DATA ENTRIES:
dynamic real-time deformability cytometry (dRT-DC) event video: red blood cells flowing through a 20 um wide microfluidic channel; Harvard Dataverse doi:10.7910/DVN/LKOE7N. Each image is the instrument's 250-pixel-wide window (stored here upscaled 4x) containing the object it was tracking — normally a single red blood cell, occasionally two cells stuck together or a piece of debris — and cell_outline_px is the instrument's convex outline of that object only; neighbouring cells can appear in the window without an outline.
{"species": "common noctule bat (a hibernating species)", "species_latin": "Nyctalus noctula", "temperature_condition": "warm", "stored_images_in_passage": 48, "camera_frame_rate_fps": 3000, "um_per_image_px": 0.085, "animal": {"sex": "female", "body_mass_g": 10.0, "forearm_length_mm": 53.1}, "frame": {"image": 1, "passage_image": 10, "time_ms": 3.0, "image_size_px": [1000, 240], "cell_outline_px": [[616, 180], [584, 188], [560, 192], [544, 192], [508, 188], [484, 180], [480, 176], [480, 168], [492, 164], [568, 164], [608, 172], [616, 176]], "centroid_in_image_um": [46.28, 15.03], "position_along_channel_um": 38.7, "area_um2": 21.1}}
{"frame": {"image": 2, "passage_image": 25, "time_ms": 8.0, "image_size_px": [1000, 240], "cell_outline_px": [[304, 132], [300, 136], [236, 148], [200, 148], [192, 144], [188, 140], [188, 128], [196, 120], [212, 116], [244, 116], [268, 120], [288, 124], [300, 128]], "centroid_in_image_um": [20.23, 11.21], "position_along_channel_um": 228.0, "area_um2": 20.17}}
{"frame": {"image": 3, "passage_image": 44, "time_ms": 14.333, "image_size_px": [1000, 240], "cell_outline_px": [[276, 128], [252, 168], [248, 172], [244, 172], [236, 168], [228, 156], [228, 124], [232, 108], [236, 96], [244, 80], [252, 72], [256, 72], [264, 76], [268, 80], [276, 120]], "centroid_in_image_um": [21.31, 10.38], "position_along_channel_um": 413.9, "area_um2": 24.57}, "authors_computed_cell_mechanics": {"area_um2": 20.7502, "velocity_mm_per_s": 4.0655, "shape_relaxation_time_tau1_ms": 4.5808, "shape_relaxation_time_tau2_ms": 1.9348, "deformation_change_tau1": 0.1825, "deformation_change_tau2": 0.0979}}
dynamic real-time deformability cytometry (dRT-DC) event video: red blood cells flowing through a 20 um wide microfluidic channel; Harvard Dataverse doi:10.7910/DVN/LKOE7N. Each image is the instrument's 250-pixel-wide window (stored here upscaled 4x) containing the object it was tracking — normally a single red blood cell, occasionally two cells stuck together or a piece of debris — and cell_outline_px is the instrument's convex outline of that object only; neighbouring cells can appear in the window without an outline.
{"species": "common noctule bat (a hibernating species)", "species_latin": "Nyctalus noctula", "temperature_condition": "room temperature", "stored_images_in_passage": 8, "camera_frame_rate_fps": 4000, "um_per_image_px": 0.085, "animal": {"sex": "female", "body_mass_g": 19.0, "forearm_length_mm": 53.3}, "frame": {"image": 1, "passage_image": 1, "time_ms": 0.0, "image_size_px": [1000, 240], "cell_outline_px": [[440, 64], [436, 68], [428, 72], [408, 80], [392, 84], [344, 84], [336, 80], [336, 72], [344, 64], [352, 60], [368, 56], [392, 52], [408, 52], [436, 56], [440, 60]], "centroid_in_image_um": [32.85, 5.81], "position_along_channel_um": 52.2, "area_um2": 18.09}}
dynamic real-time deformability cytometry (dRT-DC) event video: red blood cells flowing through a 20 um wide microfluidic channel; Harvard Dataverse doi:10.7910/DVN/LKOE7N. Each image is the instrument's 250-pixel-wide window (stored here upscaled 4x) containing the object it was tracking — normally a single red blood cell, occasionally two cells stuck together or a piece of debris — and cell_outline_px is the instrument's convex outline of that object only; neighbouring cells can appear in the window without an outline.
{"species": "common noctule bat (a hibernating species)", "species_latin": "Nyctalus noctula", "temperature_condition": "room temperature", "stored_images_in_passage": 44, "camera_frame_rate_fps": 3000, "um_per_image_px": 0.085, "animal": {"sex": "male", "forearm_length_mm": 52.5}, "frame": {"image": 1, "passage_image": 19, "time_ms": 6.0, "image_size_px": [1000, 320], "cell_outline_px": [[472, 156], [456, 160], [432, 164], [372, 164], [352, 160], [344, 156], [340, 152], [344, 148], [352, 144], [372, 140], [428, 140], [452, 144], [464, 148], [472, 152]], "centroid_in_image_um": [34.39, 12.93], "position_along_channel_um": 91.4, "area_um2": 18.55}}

EXERCISE: Reproduce each line verbatim.

SOLUTION TO THIS EXERCISE:
dynamic real-time deformability cytometry (dRT-DC) event video: red blood cells flowing through a 20 um wide microfluidic channel; Harvard Dataverse doi:10.7910/DVN/LKOE7N. Each image is the instrument's 250-pixel-wide window (stored here upscaled 4x) containing the object it was tracking — normally a single red blood cell, occasionally two cells stuck together or a piece of debris — and cell_outline_px is the instrument's convex outline of that object only; neighbouring cells can appear in the window without an outline.
{"species": "common noctule bat (a hibernating species)", "species_latin": "Nyctalus noctula", "temperature_condition": "warm", "stored_images_in_passage": 48, "camera_frame_rate_fps": 3000, "um_per_image_px": 0.085, "animal": {"sex": "female", "body_mass_g": 10.0, "forearm_length_mm": 53.1}, "frame": {"image": 1, "passage_image": 10, "time_ms": 3.0, "image_size_px": [1000, 240], "cell_outline_px": [[616, 180], [584, 188], [560, 192], [544, 192], [508, 188], [484, 180], [480, 176], [480, 168], [492, 164], [568, 164], [608, 172], [616, 176]], "centroid_in_image_um": [46.28, 15.03], "position_along_channel_um": 38.7, "area_um2": 21.1}}
{"frame": {"image": 2, "passage_image": 25, "time_ms": 8.0, "image_size_px": [1000, 240], "cell_outline_px": [[304, 132], [300, 136], [236, 148], [200, 148], [192, 144], [188, 140], [188, 128], [196, 120], [212, 116], [244, 116], [268, 120], [288, 124], [300, 128]], "centroid_in_image_um": [20.23, 11.21], "position_along_channel_um": 228.0, "area_um2": 20.17}}
{"frame": {"image": 3, "passage_image": 44, "time_ms": 14.333, "image_size_px": [1000, 240], "cell_outline_px": [[276, 128], [252, 168], [248, 172], [244, 172], [236, 168], [228, 156], [228, 124], [232, 108], [236, 96], [244, 80], [252, 72], [256, 72], [264, 76], [268, 80], [276, 120]], "centroid_in_image_um": [21.31, 10.38], "position_along_channel_um": 413.9, "area_um2": 24.57}, "authors_computed_cell_mechanics": {"area_um2": 20.7502, "velocity_mm_per_s": 4.0655, "shape_relaxation_time_tau1_ms": 4.5808, "shape_relaxation_time_tau2_ms": 1.9348, "deformation_change_tau1": 0.1825, "deformation_change_tau2": 0.0979}}
dynamic real-time deformability cytometry (dRT-DC) event video: red blood cells flowing through a 20 um wide microfluidic channel; Harvard Dataverse doi:10.7910/DVN/LKOE7N. Each image is the instrument's 250-pixel-wide window (stored here upscaled 4x) containing the object it was tracking — normally a single red blood cell, occasionally two cells stuck together or a piece of debris — and cell_outline_px is the instrument's convex outline of that object only; neighbouring cells can appear in the window without an outline.
{"species": "common noctule bat (a hibernating species)", "species_latin": "Nyctalus noctula", "temperature_condition": "room temperature", "stored_images_in_passage": 8, "camera_frame_rate_fps": 4000, "um_per_image_px": 0.085, "animal": {"sex": "female", "body_mass_g": 19.0, "forearm_length_mm": 53.3}, "frame": {"image": 1, "passage_image": 1, "time_ms": 0.0, "image_size_px": [1000, 240], "cell_outline_px": [[440, 64], [436, 68], [428, 72], [408, 80], [392, 84], [344, 84], [336, 80], [336, 72], [344, 64], [352, 60], [368, 56], [392, 52], [408, 52], [436, 56], [440, 60]], "centroid_in_image_um": [32.85, 5.81], "position_along_channel_um": 52.2, "area_um2": 18.09}}
dynamic real-time deformability cytometry (dRT-DC) event video: red blood cells flowing through a 20 um wide microfluidic channel; Harvard Dataverse doi:10.7910/DVN/LKOE7N. Each image is the instrument's 250-pixel-wide window (stored here upscaled 4x) containing the object it was tracking — normally a single red blood cell, occasionally two cells stuck together or a piece of debris — and cell_outline_px is the instrument's convex outline of that object only; neighbouring cells can appear in the window without an outline.
{"species": "common noctule bat (a hibernating species)", "species_latin": "Nyctalus noctula", "temperature_condition": "room temperature", "stored_images_in_passage": 44, "camera_frame_rate_fps": 3000, "um_per_image_px": 0.085, "animal": {"sex": "male", "forearm_length_mm": 52.5}, "frame": {"image": 1, "passage_image": 19, "time_ms": 6.0, "image_size_px": [1000, 320], "cell_outline_px": [[472, 156], [456, 160], [432, 164], [372, 164], [352, 160], [344, 156], [340, 152], [344, 148], [352, 144], [372, 140], [428, 140], [452, 144], [464, 148], [472, 152]], "centroid_in_image_um": [34.39, 12.93], "position_along_channel_um": 91.4, "area_um2": 18.55}}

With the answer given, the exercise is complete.